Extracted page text
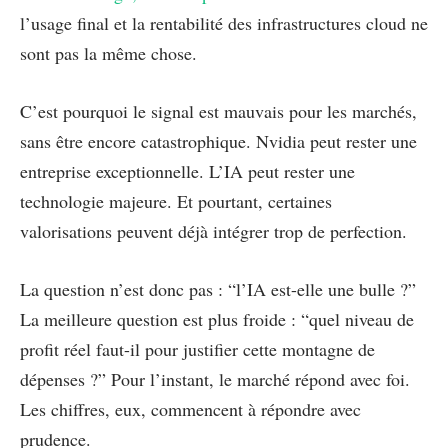
l’usage final et la rentabilité des infrastructures cloud ne
sont pas la même chose.
C’est pourquoi le signal est mauvais pour les marchés,
sans être encore catastrophique. Nvidia peut rester une
entreprise exceptionnelle. L’IA peut rester une
technologie majeure. Et pourtant, certaines
valorisations peuvent déjà intégrer trop de perfection.
La question n’est donc pas : “l’IA est-elle une bulle ?”
La meilleure question est plus froide : “quel niveau de
profit réel faut-il pour justifier cette montagne de
dépenses ?” Pour l’instant, le marché répond avec foi.
Les chiffres, eux, commencent à répondre avec
prudence.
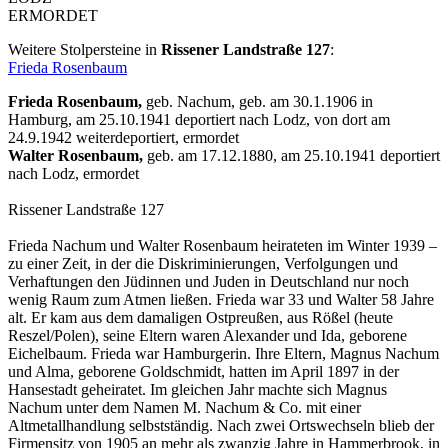
ERMORDET
Weitere Stolpersteine in
Rissener Landstraße 127
:
Frieda Rosenbaum
Frieda Rosenbaum,
geb. Nachum, geb. am 30.1.1906 in
Hamburg, am 25.10.1941 deportiert nach Lodz, von dort am
24.9.1942 weiterdeportiert, ermordet
Walter Rosenbaum,
geb. am 17.12.1880, am 25.10.1941 deportiert
nach Lodz, ermordet
Rissener Landstraße 127
Frieda Nachum und Walter Rosenbaum heirateten im Winter 1939 –
zu einer Zeit, in der die Diskriminierungen, Verfolgungen und
Verhaftungen den Jüdinnen und Juden in Deutschland nur noch
wenig Raum zum Atmen ließen. Frieda war 33 und Walter 58 Jahre
alt. Er kam aus dem damaligen Ostpreußen, aus Rößel (heute
Reszel/Polen), seine Eltern waren Alexander und Ida, geborene
Eichelbaum. Frieda war Hamburgerin. Ihre Eltern, Magnus Nachum
und Alma, geborene Goldschmidt, hatten im April 1897 in der
Hansestadt geheiratet. Im gleichen Jahr machte sich Magnus
Nachum unter dem Namen M. Nachum & Co. mit einer
Altmetallhandlung selbstständig. Nach zwei Ortswechseln blieb der
Firmensitz von 1905 an mehr als zwanzig Jahre in Hammerbrook, in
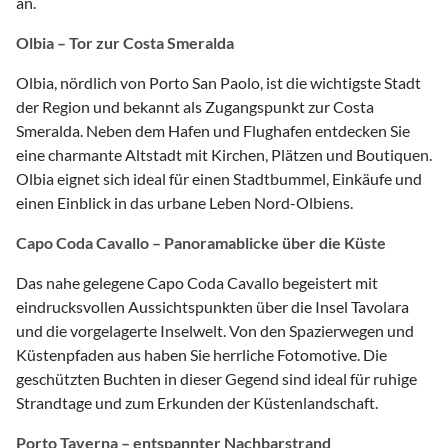
an.
Olbia – Tor zur Costa Smeralda
Olbia, nördlich von Porto San Paolo, ist die wichtigste Stadt
der Region und bekannt als Zugangspunkt zur Costa
Smeralda. Neben dem Hafen und Flughafen entdecken Sie
eine charmante Altstadt mit Kirchen, Plätzen und Boutiquen.
Olbia eignet sich ideal für einen Stadtbummel, Einkäufe und
einen Einblick in das urbane Leben Nord-Olbiens.
Capo Coda Cavallo – Panoramablicke über die Küste
Das nahe gelegene Capo Coda Cavallo begeistert mit
eindrucksvollen Aussichtspunkten über die Insel Tavolara
und die vorgelagerte Inselwelt. Von den Spazierwegen und
Küstenpfaden aus haben Sie herrliche Fotomotive. Die
geschützten Buchten in dieser Gegend sind ideal für ruhige
Strandtage und zum Erkunden der Küstenlandschaft.
Porto Taverna – entspannter Nachbarstrand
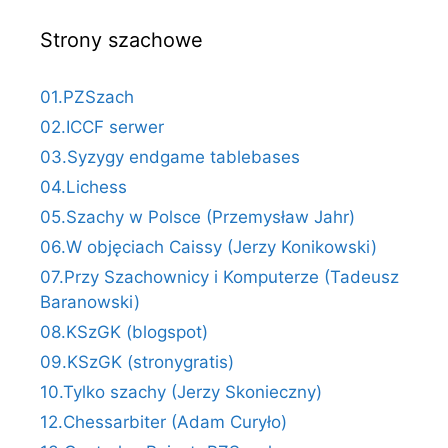
Strony szachowe
01.PZSzach
02.ICCF serwer
03.Syzygy endgame tablebases
04.Lichess
05.Szachy w Polsce (Przemysław Jahr)
06.W objęciach Caissy (Jerzy Konikowski)
07.Przy Szachownicy i Komputerze (Tadeusz
Baranowski)
08.KSzGK (blogspot)
09.KSzGK (stronygratis)
10.Tylko szachy (Jerzy Skonieczny)
12.Chessarbiter (Adam Curyło)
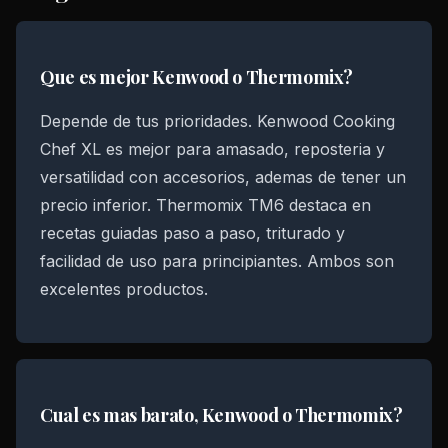
Que es mejor Kenwood o Thermomix?
Depende de tus prioridades. Kenwood Cooking
Chef XL es mejor para amasado, reposteria y
versatilidad con accesorios, ademas de tener un
precio inferior. Thermomix TM6 destaca en
recetas guiadas paso a paso, triturado y
facilidad de uso para principiantes. Ambos son
excelentes productos.
Cual es mas barato, Kenwood o Thermomix?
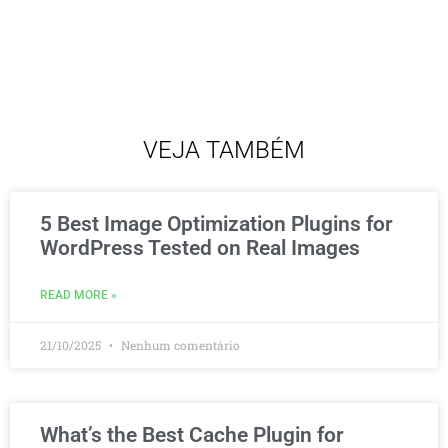
VEJA TAMBÉM
5 Best Image Optimization Plugins for
WordPress Tested on Real Images
READ MORE »
21/10/2025
Nenhum comentário
What’s the Best Cache Plugin for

• WHAT YOU HAVE TO DO: Can you rewrite the material with "Kenwood" replaced by "Bosch" everywhere it appears, keeping everything else unchanged and omitting the pictures?

• EXERCISE OUTPUT:
l’usage final et la rentabilité des infrastructures cloud ne
sont pas la même chose.
C’est pourquoi le signal est mauvais pour les marchés,
sans être encore catastrophique. Nvidia peut rester une
entreprise exceptionnelle. L’IA peut rester une
technologie majeure. Et pourtant, certaines
valorisations peuvent déjà intégrer trop de perfection.
La question n’est donc pas : “l’IA est-elle une bulle ?”
La meilleure question est plus froide : “quel niveau de
profit réel faut-il pour justifier cette montagne de
dépenses ?” Pour l’instant, le marché répond avec foi.
Les chiffres, eux, commencent à répondre avec
prudence.
ERMORDET
Weitere Stolpersteine in
Rissener Landstraße 127
:
Frieda Rosenbaum
Frieda Rosenbaum,
geb. Nachum, geb. am 30.1.1906 in
Hamburg, am 25.10.1941 deportiert nach Lodz, von dort am
24.9.1942 weiterdeportiert, ermordet
Walter Rosenbaum,
geb. am 17.12.1880, am 25.10.1941 deportiert
nach Lodz, ermordet
Rissener Landstraße 127
Frieda Nachum und Walter Rosenbaum heirateten im Winter 1939 –
zu einer Zeit, in der die Diskriminierungen, Verfolgungen und
Verhaftungen den Jüdinnen und Juden in Deutschland nur noch
wenig Raum zum Atmen ließen. Frieda war 33 und Walter 58 Jahre
alt. Er kam aus dem damaligen Ostpreußen, aus Rößel (heute
Reszel/Polen), seine Eltern waren Alexander und Ida, geborene
Eichelbaum. Frieda war Hamburgerin. Ihre Eltern, Magnus Nachum
und Alma, geborene Goldschmidt, hatten im April 1897 in der
Hansestadt geheiratet. Im gleichen Jahr machte sich Magnus
Nachum unter dem Namen M. Nachum & Co. mit einer
Altmetallhandlung selbstständig. Nach zwei Ortswechseln blieb der
Firmensitz von 1905 an mehr als zwanzig Jahre in Hammerbrook, in
an.
Olbia – Tor zur Costa Smeralda
Olbia, nördlich von Porto San Paolo, ist die wichtigste Stadt
der Region und bekannt als Zugangspunkt zur Costa
Smeralda. Neben dem Hafen und Flughafen entdecken Sie
eine charmante Altstadt mit Kirchen, Plätzen und Boutiquen.
Olbia eignet sich ideal für einen Stadtbummel, Einkäufe und
einen Einblick in das urbane Leben Nord-Olbiens.
Capo Coda Cavallo – Panoramablicke über die Küste
Das nahe gelegene Capo Coda Cavallo begeistert mit
eindrucksvollen Aussichtspunkten über die Insel Tavolara
und die vorgelagerte Inselwelt. Von den Spazierwegen und
Küstenpfaden aus haben Sie herrliche Fotomotive. Die
geschützten Buchten in dieser Gegend sind ideal für ruhige
Strandtage und zum Erkunden der Küstenlandschaft.
Porto Taverna – entspannter Nachbarstrand
Strony szachowe
01.PZSzach
02.ICCF serwer
03.Syzygy endgame tablebases
04.Lichess
05.Szachy w Polsce (Przemysław Jahr)
06.W objęciach Caissy (Jerzy Konikowski)
07.Przy Szachownicy i Komputerze (Tadeusz
Baranowski)
08.KSzGK (blogspot)
09.KSzGK (stronygratis)
10.Tylko szachy (Jerzy Skonieczny)
12.Chessarbiter (Adam Curyło)
Que es mejor Bosch o Thermomix?
Depende de tus prioridades. Bosch Cooking
Chef XL es mejor para amasado, reposteria y
versatilidad con accesorios, ademas de tener un
precio inferior. Thermomix TM6 destaca en
recetas guiadas paso a paso, triturado y
facilidad de uso para principiantes. Ambos son
excelentes productos.
Cual es mas barato, Bosch o Thermomix?
VEJA TAMBÉM
5 Best Image Optimization Plugins for
WordPress Tested on Real Images
READ MORE »
21/10/2025
Nenhum comentário
What’s the Best Cache Plugin for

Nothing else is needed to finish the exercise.